Why is kaeshi waza training important? Technically it is useful in refining the precision of one’s movement and connection, and so sealing suki. It is one of the major ways in which Aikido training can refine the spirit through the difficult forging process of burning up ego. There are some schools, such as Kobayashi Hirokazu ryu, which train kaeshi in every class, so this idea is not new. Most importantly, kaeshi waza is essential in developing the relaxed non-contention of pure ukemi, because it is only this pure ukemi that makes Aikido kaeshi possible.

In kobudo it was traditional for the teacher to take ukemi from the student, at least for the first few years of the student’s training. This has been reversed in many modern budo, including the way Aikido is practiced. I have heard of at least one Aikido shihan stating that there is no point in taking ukemi from the students because they couldn’t throw him anyway. Why not? Or, to put it another way, what happened to his choice? On the other hand, I once trained at a seminar in L.A. taught by Abe Seiseki Shihan when he was 81 years old and vividly remember how he came over to me when we were practicing kata-dori kuzushi and took ukemi from me – helping me immeasurably!

I am not saying that the current system should be reversed again. There is a good reason why it is the way it is: it takes, in my opinion, usually at least until nidan before a student can start taking sophisticated ukemi as described above. It is therefore, however, very important for teachers to take frequent ukemi from their students: both in order to enhance the student’s learning of technique, as nage, and also to model good ukemi for them. And, if occasionally kaeshi emerges, and it is done through love: well, that’s what good parents and teachers do.

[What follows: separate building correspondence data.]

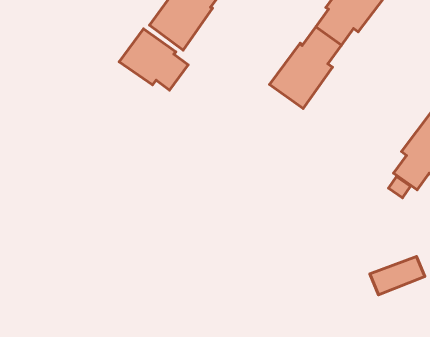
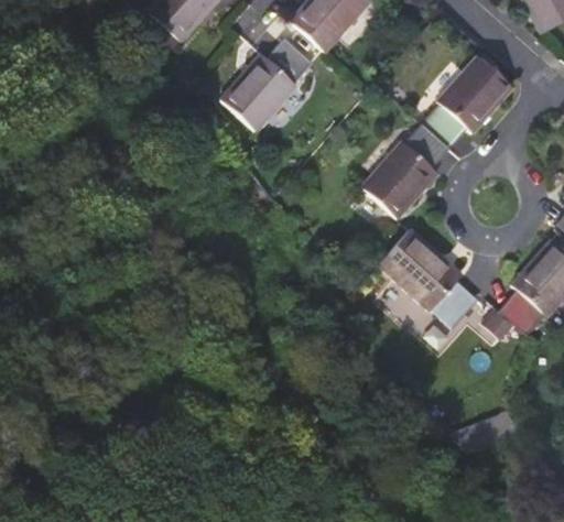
building: [119,29,188,90] -> none
building: none -> [379,228,476,325]

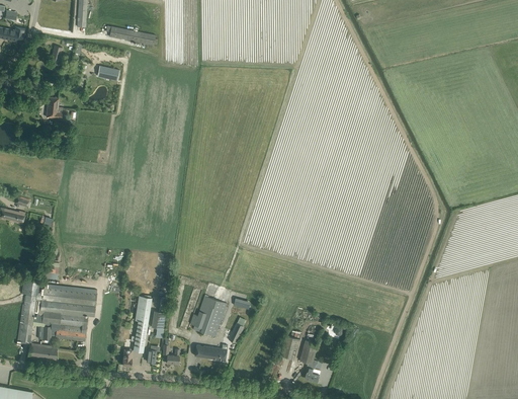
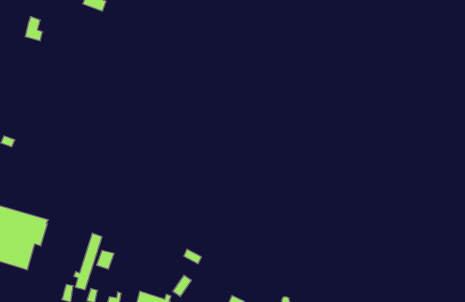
building: [189,296,226,337] -> none

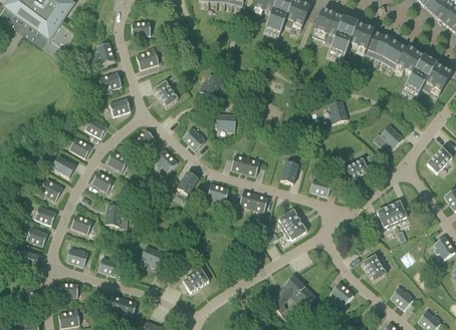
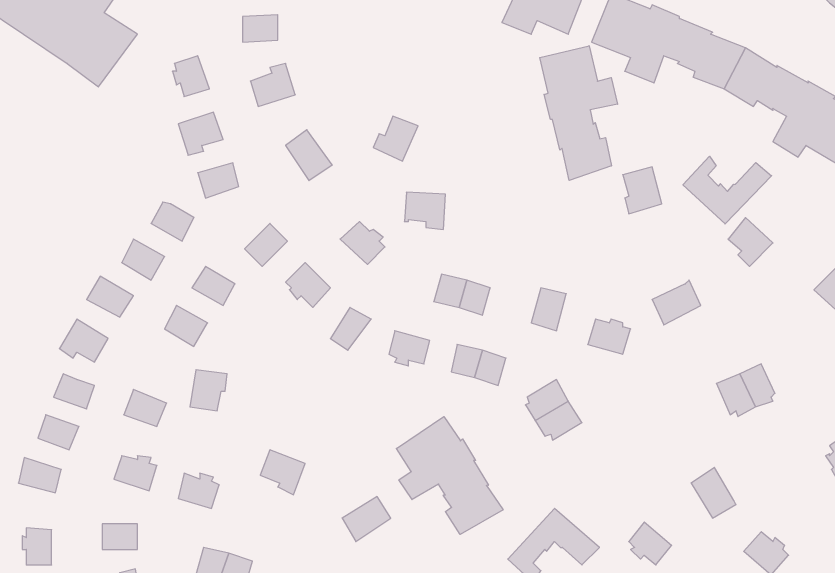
building: none -> [540,46,618,180]
building: none -> [683,156,772,224]
building: none -> [396,417,503,534]

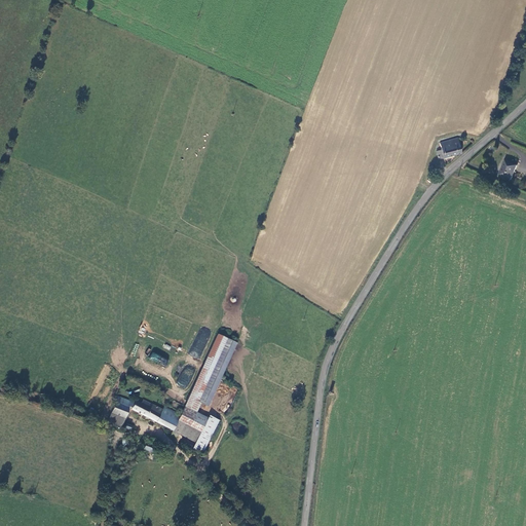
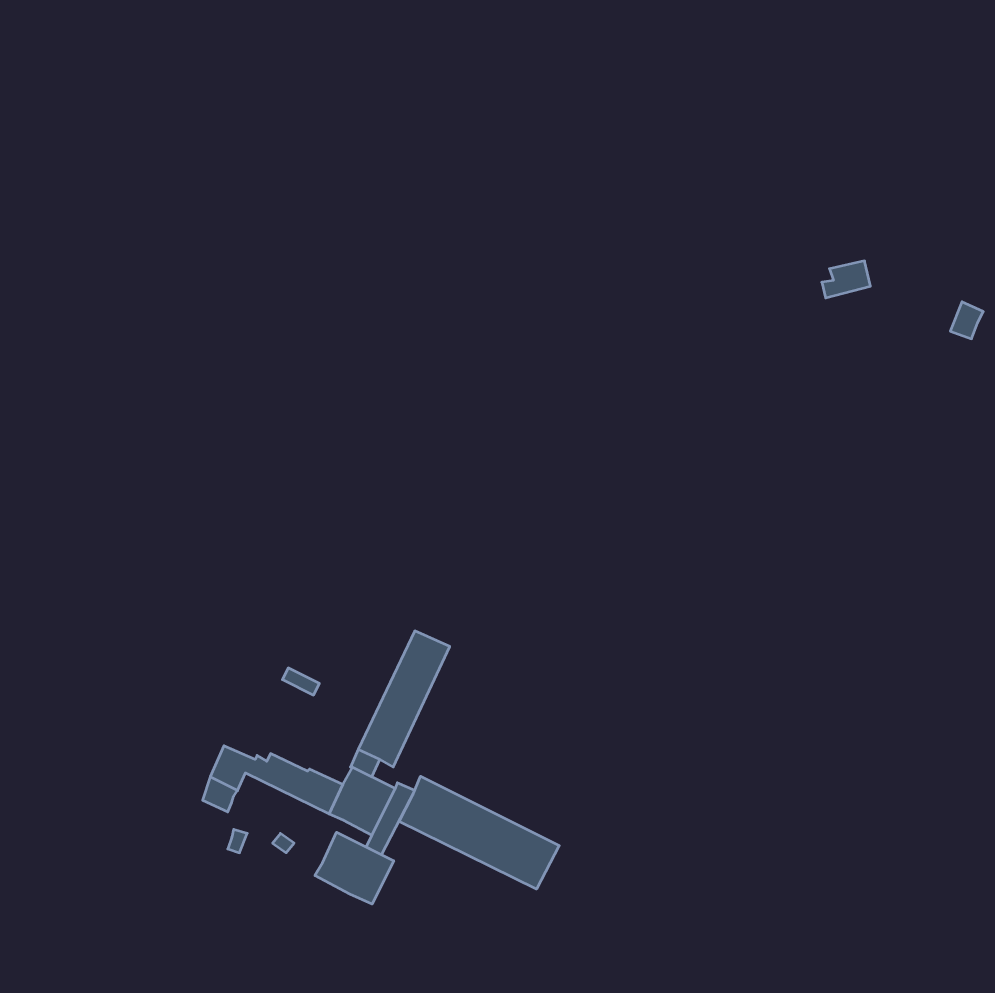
building: none -> [399,776,559,889]
building: none -> [315,832,394,904]

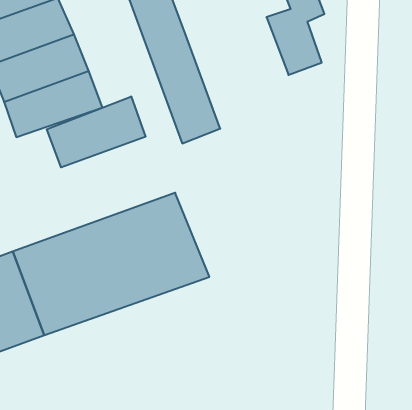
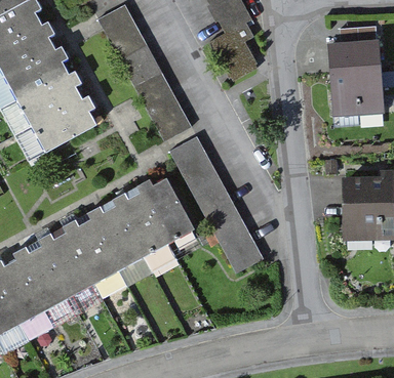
building: [47,96,146,167] -> none
building: none -> [168,135,263,272]

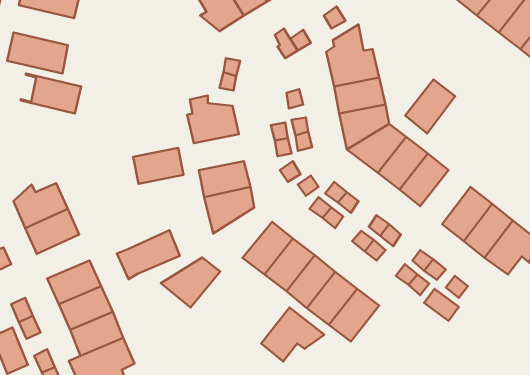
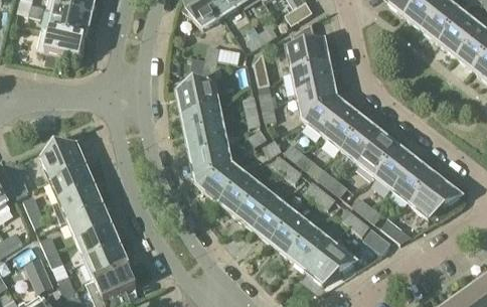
building: [21,74,81,113] -> [42,5,90,36]
building: [405,79,455,134] -> [360,134,399,176]
building: [133,148,183,184] -> [183,106,222,134]
building: [117,230,180,279] -> [52,184,102,222]
building: [161,257,220,308] -> [198,163,245,202]
building: [261,308,324,362] -> [306,240,355,282]

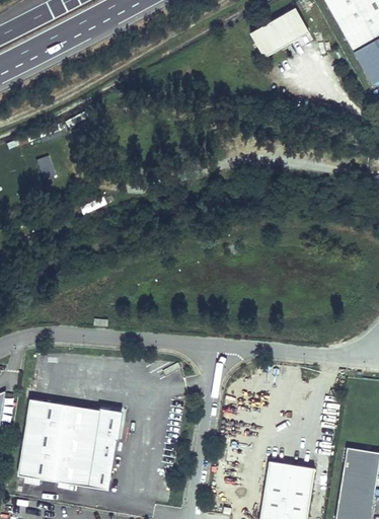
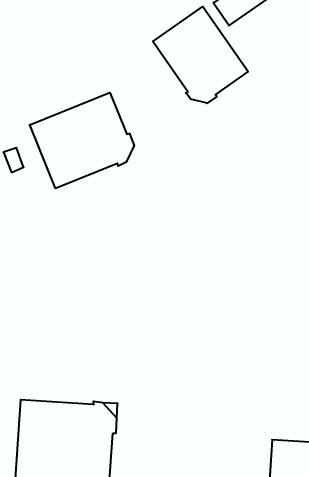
building: none -> [153,7,248,103]
building: none -> [30,93,134,188]

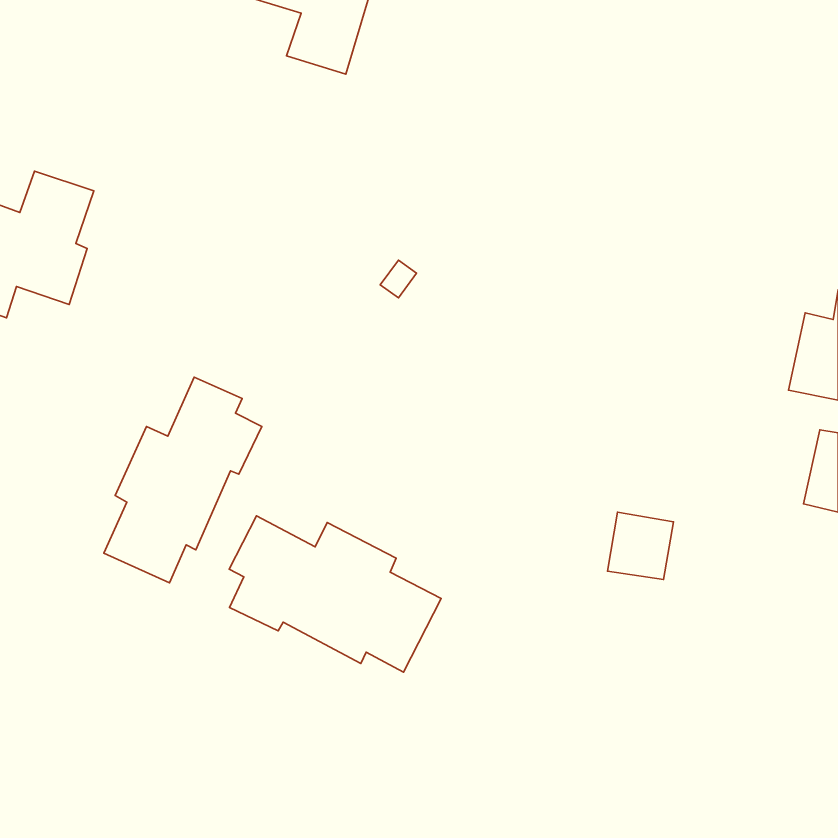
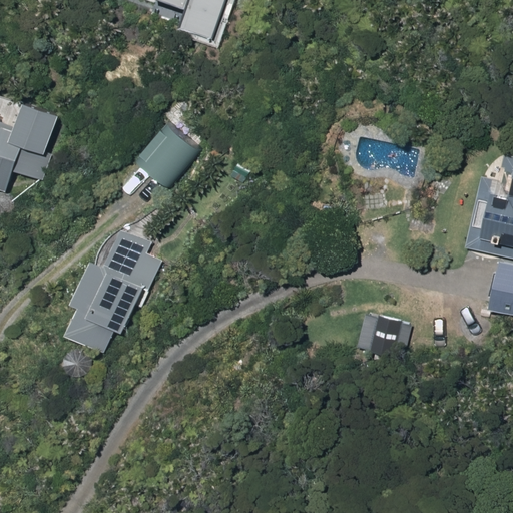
building: none -> [133,119,201,188]
building: [229,516,441,672] -> none

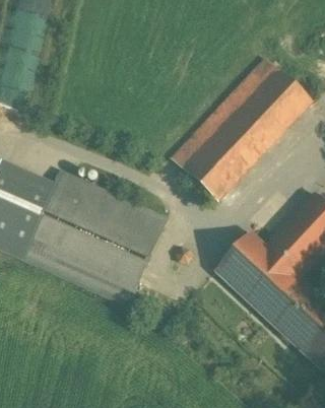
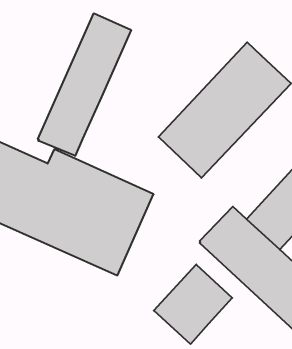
building: none -> [38,13,131,156]
building: none -> [154,264,232,344]

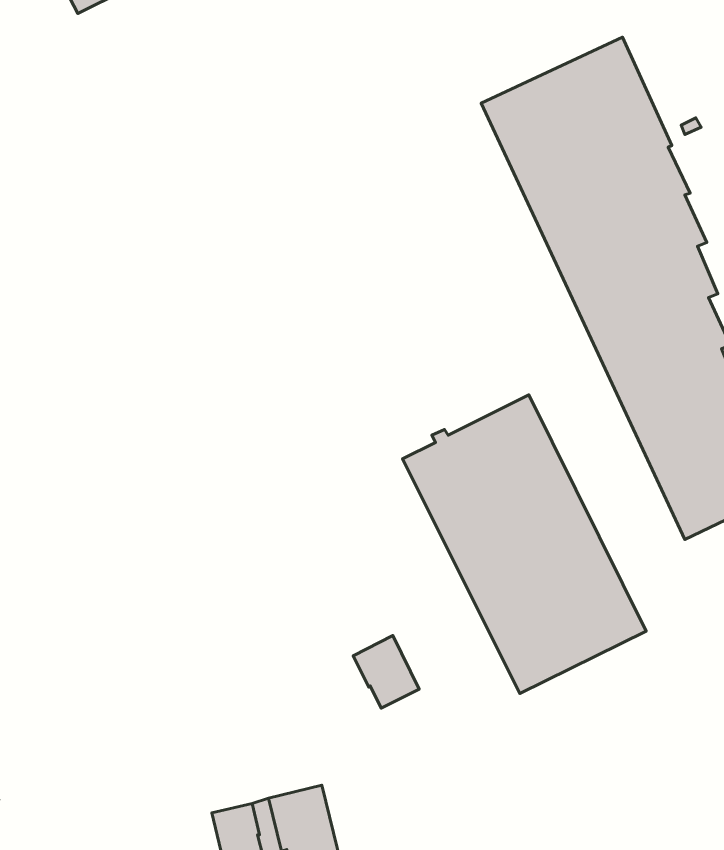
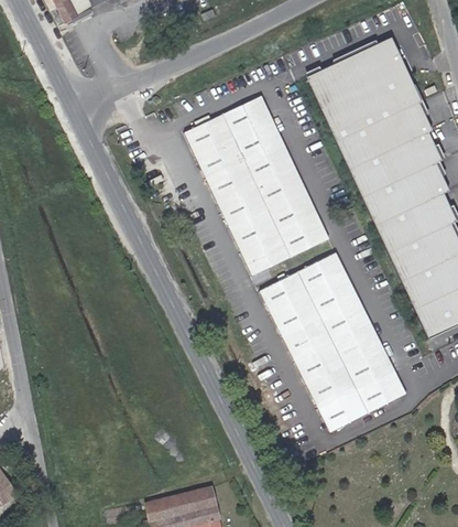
building: none -> [184,96,329,276]
building: [353,636,419,708] -> none

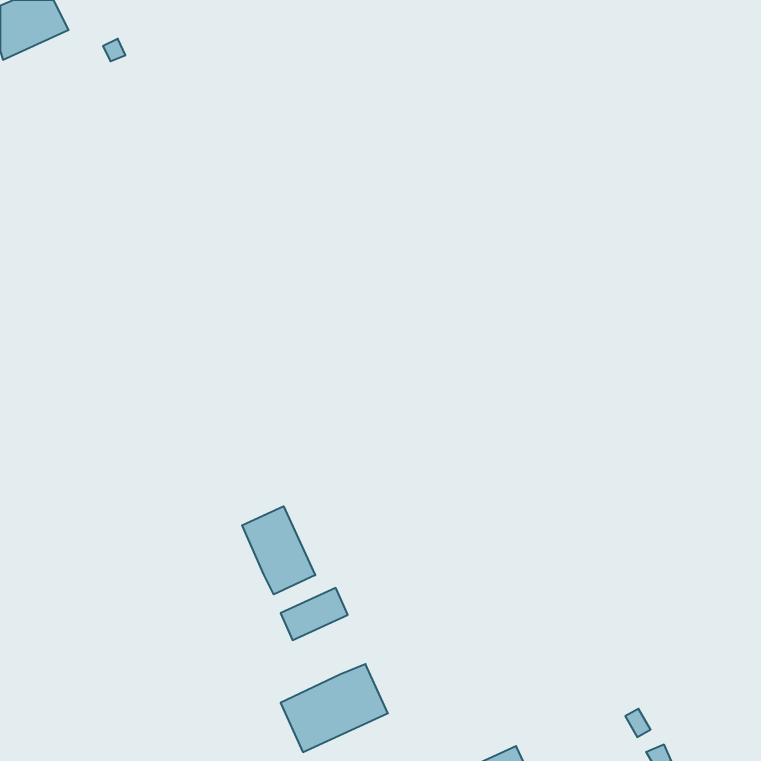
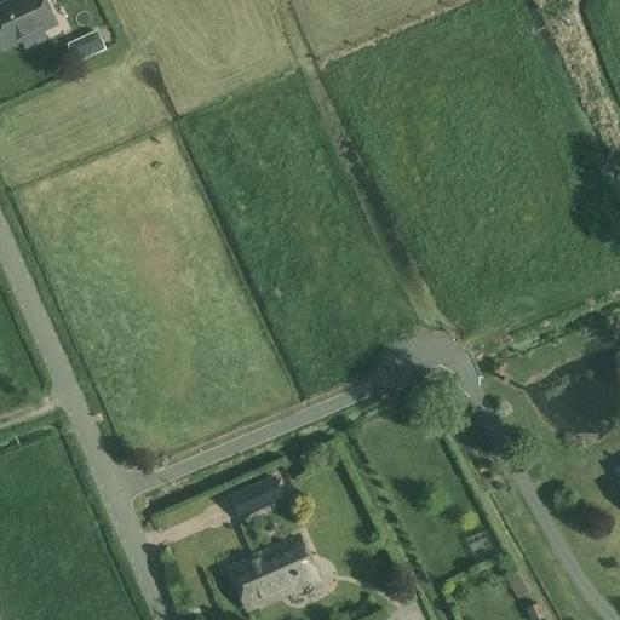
building: [242,506,315,594] -> none

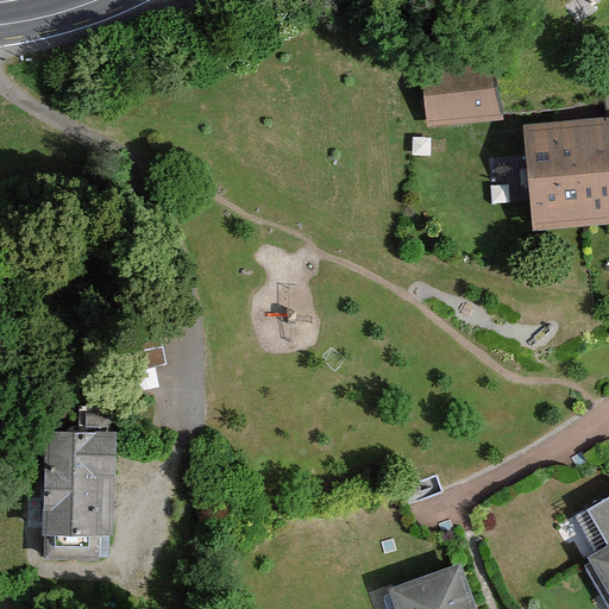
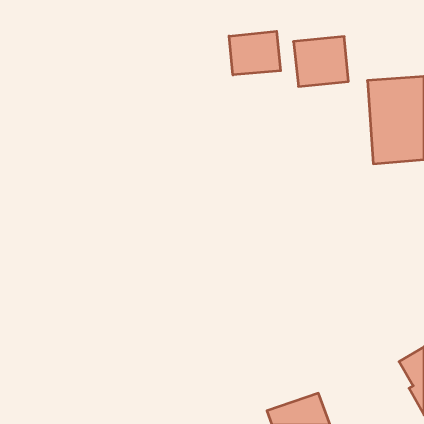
building: none -> [229,31,281,75]
building: [46,432,115,563] -> none

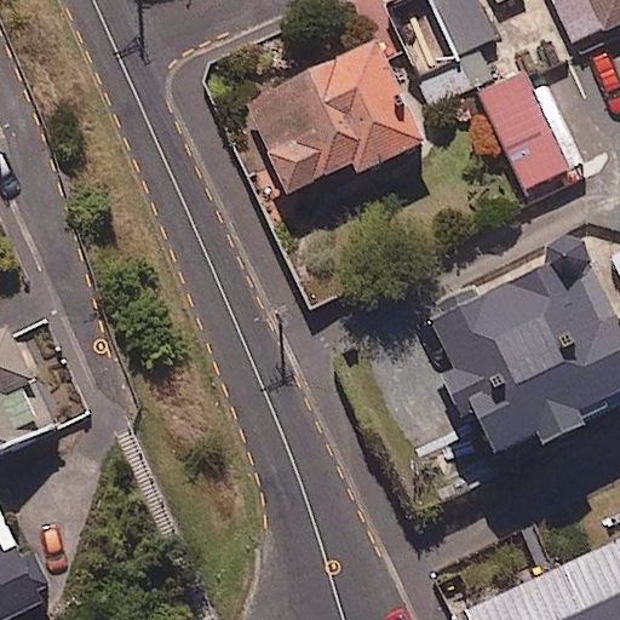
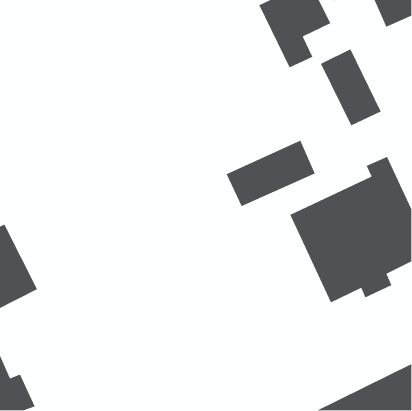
building: [249,51,424,200] -> none
building: none -> [226,139,316,207]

Contact Chetan Prakash at Redlands Aikikai

© Chetan Prakash, March 13, 2013


  1. Amen

  2. Sete Tele says:

    Thank you!

  3. Ace Atkinson says:

    My students are my teachers. With Peace and Love, Ace

  4. I agree with some aspects for beginners but if uke wants to be a jerk the so be it and learn to deal with it. One of my Senseii said “Deal with whatever you’re given”. If you partner steps back during ikkyo then bloody well work out how to make him lift up and arch and not compress. It is rare to get an uke who will go all out without thought of consequence, so you’d better get used to training partners who will hedge their bets when committing to attacks.

  5. Great article! Thank you!

  6. Great article. My teacher has drilled into us many such observations, though it took some years before I understood what he was saying and meaning.

  7. There isn’t much difference between combat in any number of forms. Musashi said it. John Boyd said it. Boyd got started as a fighter pilot. Let’s think about dogfighting with guns. It divides into “energy fighting” and “stall fighting”. Various aircraft are better at one or the other. In WWII the Zero and the Spitfire were awesome “stall fighters”. They could keep flying, maneuvering and fighting at incredibly low speeds. Maneuvering burns off speed so whatever you start at, if you maneuver enough you’re apt to stall, spin, and fall. Some planes are much better if you keep them moving. Most American planes could dive out of a fight with Zeros, assuming they had enough altitude to do so. The Zeros risked losing their wings if they tried to follow.

    Now, if the analogy appeals to you, consider most of our ukemi as diving out of the fight. Shoot and scoot. Give it a try. Preserve your (kinetic) energy. Gain distance. Try again. The common alternative pretty quickly “stalls” into grappling.

    By the way, if you play games, try “Warbirds”. Notice that if there are a group of aircraft dogfighting, a “furball”, it’s usually possible to zoom through the furball and nail one. Keep up speed and it’s unlikely that any of them can get a shot at you. This isn’t exactly analogous to multiple person randori, but not that different either.